Perhaps children are the greatest cultural jig of all, constraining our choices (as any parent will tell you!) but in ways that open us up to our neighbors and our future.


Connor Grubaugh:

I've been reading Simon Leys' translation of Confucius' Analects. Leys' Confucius is a classical humanist, sharing with familiar Western thinkers from Socrates to Montesquieu a belief in the essential dignity and universal brotherhood of mankind.
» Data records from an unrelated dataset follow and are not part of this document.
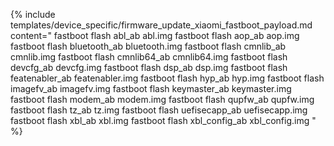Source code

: {% include templates/device_specific/firmware_update_xiaomi_fastboot_payload.md content="
fastboot flash abl_ab abl.img
fastboot flash aop_ab aop.img
fastboot flash bluetooth_ab bluetooth.img
fastboot flash cmnlib_ab cmnlib.img
fastboot flash cmnlib64_ab cmnlib64.img
fastboot flash devcfg_ab devcfg.img
fastboot flash dsp_ab dsp.img
fastboot flash featenabler_ab featenabler.img
fastboot flash hyp_ab hyp.img
fastboot flash imagefv_ab imagefv.img
fastboot flash keymaster_ab keymaster.img
fastboot flash modem_ab modem.img
fastboot flash qupfw_ab qupfw.img
fastboot flash tz_ab tz.img
fastboot flash uefisecapp_ab uefisecapp.img
fastboot flash xbl_ab xbl.img
fastboot flash xbl_config_ab xbl_config.img
" %}
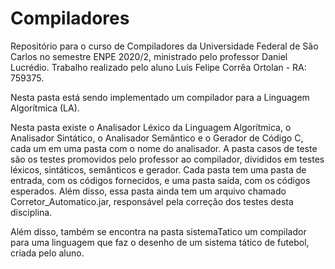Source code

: # Compiladores

Repositório para o curso de  Compiladores da Universidade Federal de São Carlos no semestre ENPE 2020/2, ministrado pelo professor Daniel Lucrédio. Trabalho realizado pelo aluno Luís Felipe Corrêa Ortolan - RA: 759375.

Nesta pasta está sendo implementado um compilador para a Linguagem Algorítmica (LA). 

Nesta pasta existe o Analisador Léxico da Linguagem Algorítmica, o Analisador Sintático, o Analisador Semântico e o Gerador de Código C, cada um em uma pasta com o nome do analisador. A pasta casos de teste são os testes promovidos pelo professor ao compilador, divididos em testes léxicos, sintáticos, semânticos e gerador. Cada pasta tem uma pasta de entrada, com os códigos fornecidos, e uma pasta saída, com os códigos esperados. Além disso, essa pasta ainda tem um arquivo chamado Corretor_Automatico.jar, responsável pela correção dos testes desta disciplina.

Além disso, também se encontra na pasta sistemaTatico um compilador para uma linguagem que faz o desenho de um sistema tático de futebol, criada pelo aluno. 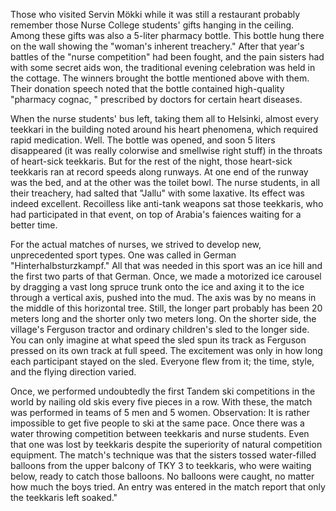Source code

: 
Those who visited Servin Mökki while it was still a restaurant probably remember those Nurse College students' gifts hanging in the ceiling. Among these gifts was also a 5-liter pharmacy bottle. This bottle hung there on the wall showing the "woman's inherent treachery." After that year's battles of the "nurse competition" had been fought, and the pain sisters had with some secret aids won, the traditional evening celebration was held in the cottage. The winners brought the bottle mentioned above with them. Their donation speech noted that the bottle contained high-quality "pharmacy cognac, " prescribed by doctors for certain heart diseases.

When the nurse students' bus left, taking them all to Helsinki, almost every teekkari in the building noted around his heart phenomena, which required rapid medication. Well. The bottle was opened, and soon 5 liters disappeared (it was really colorwise and smellwise right stuff) in the throats of heart-sick teekkaris. But for the rest of the night, those heart-sick teekkaris ran at record speeds along runways. At one end of the runway was the bed, and at the other was the toilet bowl. The nurse students, in all their treachery, had salted that "Jallu" with some laxative. Its effect was indeed excellent. Recoilless like anti-tank weapons sat those teekkaris, who had participated in that event, on top of Arabia's faiences waiting for a better time.

For the actual matches of nurses, we strived to develop new, unprecedented sport types. One was called in German "Hinterhalbsturzkampf." All that was needed in this sport was an ice hill and the first two parts of that German. Once, we made a motorized ice carousel by dragging a vast long spruce trunk onto the ice and axing it to the ice through a vertical axis, pushed into the mud. The axis was by no means in the middle of this horizontal tree. Still, the longer part probably has been 20 meters long and the shorter only two meters long. On the shorter side, the village's Ferguson tractor and ordinary children's sled to the longer side. You can only imagine at what speed the sled spun its track as Ferguson pressed on its own track at full speed. The excitement was only in how long each participant stayed on the sled. Everyone flew from it; the time, style, and the flying direction varied.

Once, we performed undoubtedly the first Tandem ski competitions in the world by nailing old skis every five pieces in a row. With these, the match was performed in teams of 5 men and 5 women. Observation: It is rather impossible to get five people to ski at the same pace. Once there was a water throwing competition between teekkaris and nurse students. Even that one was lost by teekkaris despite the superiority of natural competition equipment. The match's technique was that the sisters tossed water-filled balloons from the upper balcony of TKY 3 to teekkaris, who were waiting below, ready to catch those balloons. No balloons were caught, no matter how much the boys tried. An entry was entered in the match report that only the teekkaris left soaked."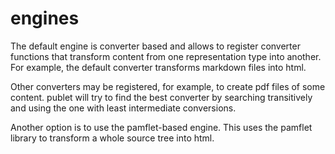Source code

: engines
=======

The default engine is converter based and allows to register converter 
functions that transform content from one representation type into 
another. For example, the default converter transforms markdown files 
into html.

Other converters may be registered, for example, to create pdf files of 
some content. publet will try to find the best converter by searching 
transitively and using the one with least intermediate conversions.

Another option is to use the pamflet-based engine. This uses the pamflet 
library to transform a whole source tree into html.

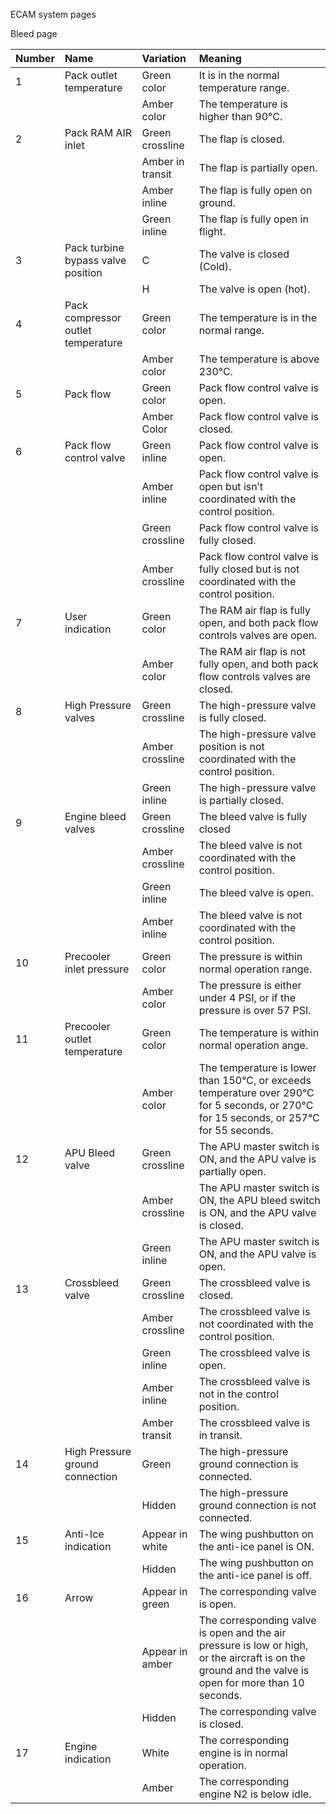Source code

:﻿ECAM system pages

Bleed page 



|Number|Name|Variation|Meaning|
| :- | :- | :- | :- |
|1|Pack outlet temperature|Green color|It is in the normal temperature range.|
|||Amber color|The temperature is higher than 90°C.|
|2|Pack RAM AIR inlet|Green crossline|The flap is closed.|
|||Amber in transit|The flap is partially open.|
|||Amber inline|The flap is fully open on ground.|
|||Green inline|The flap is fully open in flight.|
|3|Pack turbine bypass valve position|C|The valve is closed (Cold).|
|||H|The valve is open (hot).|
|4|Pack compressor outlet temperature|Green color|The temperature is in the normal range.|
|||Amber color|The temperature is above 230°C.|
|5|Pack flow|Green color|Pack flow control valve is open.|
|||Amber Color|Pack flow control valve is closed.|
|6|Pack flow control valve|Green inline|Pack flow control valve is open.|
|||Amber inline|Pack flow control valve is open but isn’t coordinated with the control position.|
|||Green crossline|Pack flow control valve is fully closed.|
|||Amber crossline|Pack flow control valve is fully closed but is not coordinated with the control position.|
|7|User indication|Green color|The RAM air flap is fully open, and both pack flow controls valves are open.|
|||Amber color|The RAM air flap is not fully open, and both pack flow controls valves are closed.|
|8|High Pressure valves|Green crossline|The high-pressure valve is fully closed.|
|||Amber crossline|The high-pressure valve position is not coordinated with the control position.|
|||Green inline|The high-pressure valve is partially closed.|
|9|Engine bleed valves|Green crossline|The bleed valve is fully closed|
|||Amber crossline|The bleed valve is not coordinated with the control position.|
|||Green inline|The bleed valve is open.|
|||Amber inline|The bleed valve is not coordinated with the control position.|
|10|Precooler inlet pressure|Green color|The pressure is within normal operation range.|
|||Amber color|The pressure is either under 4 PSI, or if the pressure is over 57 PSI.|
|11|Precooler outlet temperature|Green color|The temperature is within normal operation ange.|
|||Amber color|The temperature is lower than 150°C, or exceeds temperature over 290°C for 5 seconds, or 270°C for 15 seconds, or 257°C for 55 seconds.|
|12|APU Bleed valve|Green crossline|The APU master switch is ON, and the APU valve is partially open.|
|||Amber crossline|The APU master switch is ON, the APU bleed switch is ON, and the APU valve is closed.|
|||Green inline|The APU master switch is ON, and the APU valve is open.|
|13|Crossbleed valve|Green crossline|The crossbleed valve is closed.|
|||Amber crossline|The crossbleed valve is not coordinated with the control position.|
|||Green inline|The crossbleed valve is open.|
|||Amber inline|The crossbleed valve is not in the control position.|
|||Amber transit|The crossbleed valve is in transit.|
|14|High Pressure ground connection|Green|The high-pressure ground connection is connected.|
|||Hidden|The high-pressure ground connection is not connected.|
|15|Anti-Ice indication|Appear in white|The wing pushbutton on the anti-ice panel is ON.|
|||Hidden|The wing pushbutton on the anti-ice panel is off.|
|16|Arrow|Appear in green|The corresponding valve is open.|
|||Appear in amber|The corresponding valve is open and the air pressure is low or high, or the aircraft is on the ground and the valve is open for more than 10 seconds.|
|||Hidden|The corresponding valve is closed.|
|17|Engine indication|White|The corresponding engine is in normal operation.|
|||Amber|The corresponding engine N2 is below idle.|

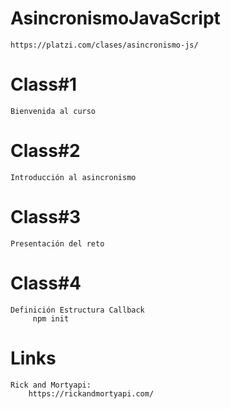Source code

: # AsincronismoJavaScript
    https://platzi.com/clases/asincronismo-js/
# Class#1
    Bienvenida al curso
# Class#2
    Introducción al asincronismo
# Class#3
    Presentación del reto
# Class#4    
    Definición Estructura Callback
         npm init
# Links
    Rick and Mortyapi:
        https://rickandmortyapi.com/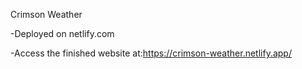 Crimson Weather

-Deployed on netlify.com

-Access the finished website at:https://crimson-weather.netlify.app/
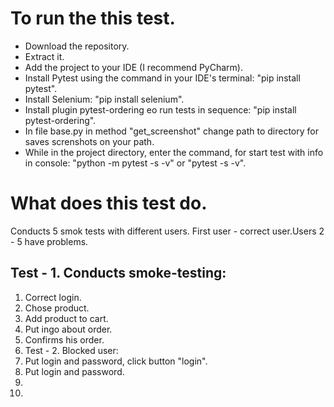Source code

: <h1>To run the this test.</h1>
<ul>
  <li>Download the repository.</li>
  <li>Extract it.</li>
  <li>Add the project to your IDE (I recommend PyCharm).</li>
  <li>Install Pytest using the command in your IDE's terminal: "pip install pytest".</li>
  <li>Install Selenium: "pip install selenium".</li>
  <li>Install plugin pytest-ordering еo run tests in sequence: "pip install pytest-ordering".</li>
  <li>In file base.py in method "get_screenshot" change path to directory for saves screnshots on your path.</li>
  <li>While in the project directory, enter the command, for start test with info in console: "python -m pytest -s -v" or "pytest -s -v".</li>
</ul>

<h1>What does this test do.</h1>
<p>Сonducts 5 smok tests with different users. First user - correct user.Users 2 - 5 have problems.</p>
<h2>Test - 1. Conducts smoke-testing:</h2>
<ol>
    <li>Correct login.</li>
    <li>Chose product.</li>
    <li>Add product to cart.</li>
    <li>Put ingo about order.</li>
    <li>Confirms his order.</li>
  </li>
  <li>Test - 2. Blocked user:
    <li>Put login and password, click button "login".</li>
    <li>Put login and password.</li>
  </li>
  <li></li>
  <li></li>
</ol>
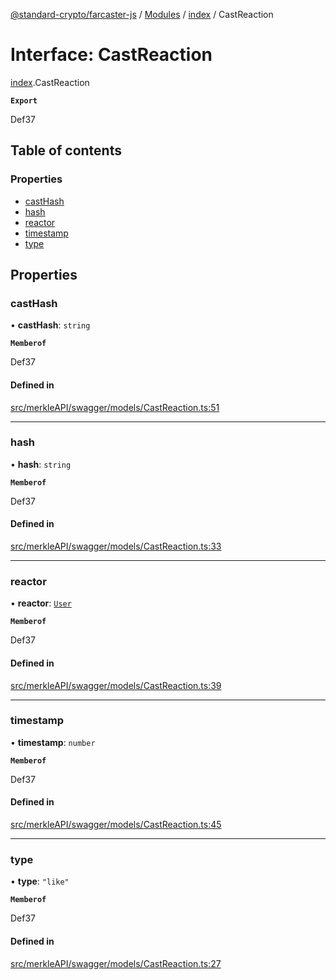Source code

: [@standard-crypto/farcaster-js](../README.md) / [Modules](../modules.md) / [index](../modules/index.md) / CastReaction

# Interface: CastReaction

[index](../modules/index.md).CastReaction

**`Export`**

Def37

## Table of contents

### Properties

- [castHash](index.CastReaction.md#casthash)
- [hash](index.CastReaction.md#hash)
- [reactor](index.CastReaction.md#reactor)
- [timestamp](index.CastReaction.md#timestamp)
- [type](index.CastReaction.md#type)

## Properties

### castHash

• **castHash**: `string`

**`Memberof`**

Def37

#### Defined in

[src/merkleAPI/swagger/models/CastReaction.ts:51](https://github.com/standard-crypto/farcaster-js/blob/main/src/merkleAPI/swagger/models/CastReaction.ts#L51)

___

### hash

• **hash**: `string`

**`Memberof`**

Def37

#### Defined in

[src/merkleAPI/swagger/models/CastReaction.ts:33](https://github.com/standard-crypto/farcaster-js/blob/main/src/merkleAPI/swagger/models/CastReaction.ts#L33)

___

### reactor

• **reactor**: [`User`](index.User.md)

**`Memberof`**

Def37

#### Defined in

[src/merkleAPI/swagger/models/CastReaction.ts:39](https://github.com/standard-crypto/farcaster-js/blob/main/src/merkleAPI/swagger/models/CastReaction.ts#L39)

___

### timestamp

• **timestamp**: `number`

**`Memberof`**

Def37

#### Defined in

[src/merkleAPI/swagger/models/CastReaction.ts:45](https://github.com/standard-crypto/farcaster-js/blob/main/src/merkleAPI/swagger/models/CastReaction.ts#L45)

___

### type

• **type**: ``"like"``

**`Memberof`**

Def37

#### Defined in

[src/merkleAPI/swagger/models/CastReaction.ts:27](https://github.com/standard-crypto/farcaster-js/blob/main/src/merkleAPI/swagger/models/CastReaction.ts#L27)

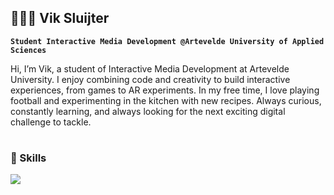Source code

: ## 👨🏼‍💻 Vik Sluijter

**`Student Interactive Media Development @Artevelde University of Applied Sciences`**

Hi, I’m Vik, a student of Interactive Media Development at Artevelde University. I enjoy combining code and creativity to build interactive experiences, from games to AR experiments. In my free time, I love playing football and experimenting in the kitchen with new recipes. Always curious, constantly learning, and always looking for the next exciting digital challenge to tackle.

#

### 🧰 Skills

<p>
  <a href="https://skillicons.dev">
    <img src="https://skillicons.dev/icons?i=html,css,javascript,react,nextjs,unreal," />
  </a>
</p>

#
Yet Confucius also has a vivid appreciation for the power of rituals and liturgies that is often lacking in his Western analogues. He is concerned with the proper performance of the “rites,” a word referring to both specific religious ceremonies and general moral conventions. In its broadest sense, according to Leys, “rites” more or less corresponds to our concept of “civilization.”

Consider this saying from Book I:

When practicing the ritual, what matters most is harmony. This is what made the beauty of the ancient kings; it inspired their every move, great or small. Yet they knew where to stop: harmony cannot be sought for its own sake; it must always be subordinated to the ritual; otherwise it would not do.

Confucius suggests that some formal conventions are so intimately intertwined with the good they effect in their participants that altering them in any conscious way—no matter one's intentions—inevitably alters the effect as well. The ritual is only an efficient cause (the “how” or “by what means”) of the good it effects, but not in any arbitrary or accidental way—it may, barring unforeseen future developments or divine intervention, be the only possible means of effecting the good in question.

Leys, in his delightfully erudite notes and commentary on the Analects, puts it like this:

On the formal level, [the rites] constitute a sort of liturgy, but like our own liturgical rites, these forms, when properly understood and performed, are not hollow: they are efficient and operative, they regulate and teach. When the ritual becomes loose, civilization is eroded and barbarism creeps in.

If the West is customarily tempted by rationalism (Kant says, “Sapere aude! Have courage to use your own understanding!”), the East often flirts with legalism. But Simon Leys should be thanked for saving Confucius from both of these greedy factions.